La seconde est celle que le titre désigne simplement comme « ejus, qui nuper est visus », celle qui vient d’être observée. Il s’agit de la spectaculaire grande comète de 1743-1744, aujourd’hui C/1743 X1, dite comète de Klinkenberg-Chéseaux. Découverte à la fin de 1743, elle atteignit son périhélie le 1er mars 1744 et devint l’un des phénomènes astronomiques les plus remarqués de son temps. La Theoria confronte ainsi la méthode nouvelle d’Euler à la fois à un objet canonique de la mécanique newtonienne et à l’actualité astronomique la plus immédiate.
Cette double application donne tout son sens au titre de l’ouvrage. Il ne s’agit pas seulement d’exposer une théorie générale du mouvement céleste, mais de montrer comment un nombre limité d’observations peut être converti en paramètres orbitaux par le calcul. Le passage de la figure géométrique à l’équation rend la méthode systématique et ouvre la voie à une astronomie dans laquelle la détermination des trajectoires devient l’un des grands domaines de l’analyse mathématique. Une étude historique récente des méthodes de calcul cométaire place précisément la méthode de 1744 d’Euler à ce tournant.

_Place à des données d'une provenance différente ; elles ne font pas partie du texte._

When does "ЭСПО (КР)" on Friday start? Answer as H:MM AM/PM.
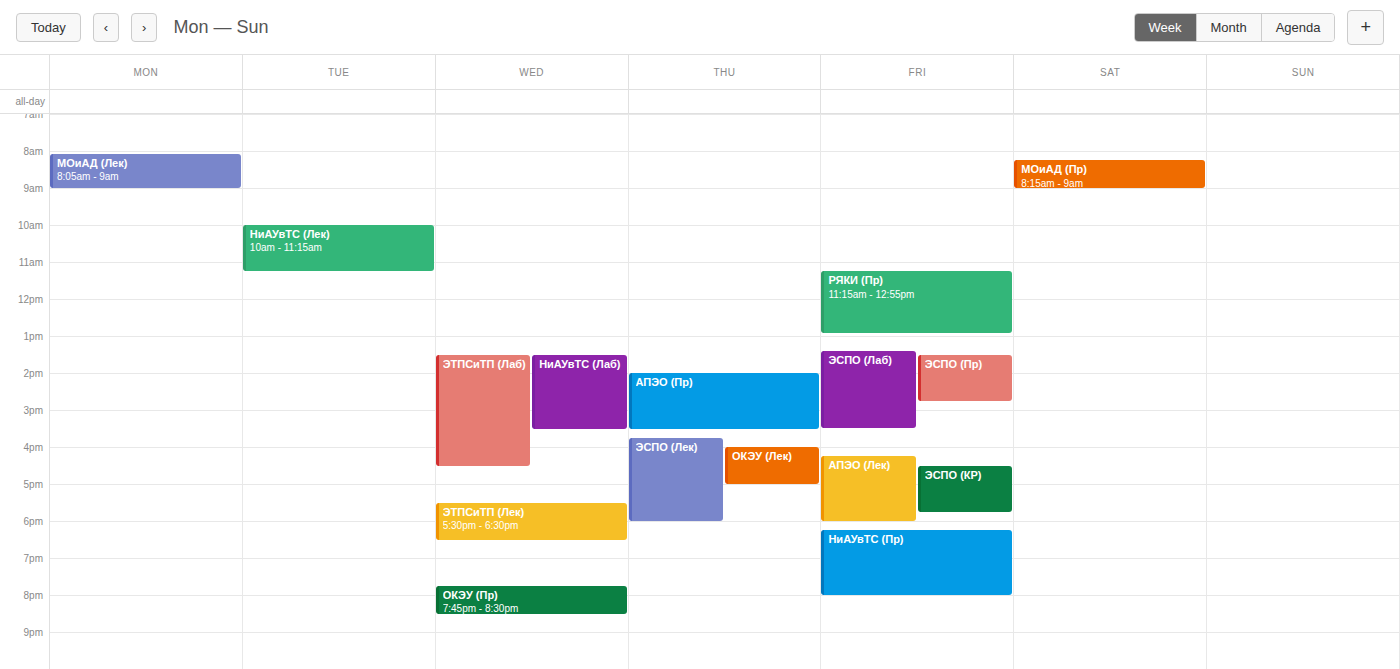
4:30 PMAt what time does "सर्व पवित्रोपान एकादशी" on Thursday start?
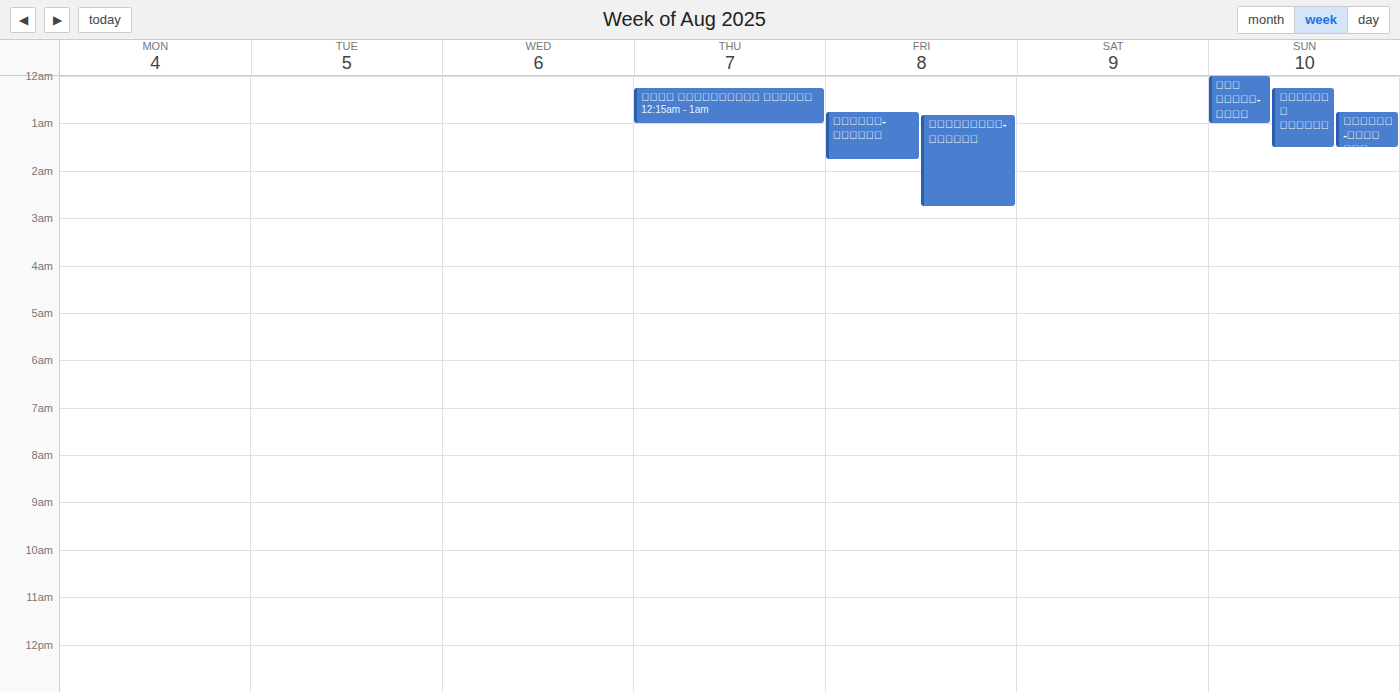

La publication intervient au moment où la carrière d’Euler prend elle-même une nouvelle dimension. Invité par Frédéric II, il avait quitté Saint-Pétersbourg pour Berlin en 1741. La réorganisation de l’ancienne société savante prussienne aboutit en 1743 à l’Académie royale des sciences et belles-lettres, qui tint sa première séance sous sa nouvelle forme en janvier 1744. Euler fut nommé directeur de sa section de mathématiques ; Maupertuis, sollicité depuis plusieurs années par Frédéric, ne reçut officiellement la présidence de l’institution qu’en mai 1746.
La Theoria motuum paraît donc au commencement de cette grande période berlinoise, l’année même où la nouvelle Académie commence effectivement ses travaux. Elle est publiée par Ambrosius Haude, alors au cœur de l’activité éditoriale scientifique de Berlin. Euler, âgé de trente-sept ans, y donne l’un de ses premiers grands ouvrages depuis son installation en Prusse et fait de l’astronomie un nouveau terrain d’application de l’analyse qu’il avait déjà profondément renouvelée en mécanique.
Rare édition originale du premier traité astronomique d’Euler, complète de son frontispice et de ses quatre planches dépliantes, dans laquelle il donne un traitement analytique général des orbites planétaires et cométaires et l’applique successivement à la grande comète de Newton de 1680-1681 et à celle, tout juste observée, de 1743-1744 : l’un des textes qui font entrer définitivement la mécanique céleste dans le domaine de l’analyse.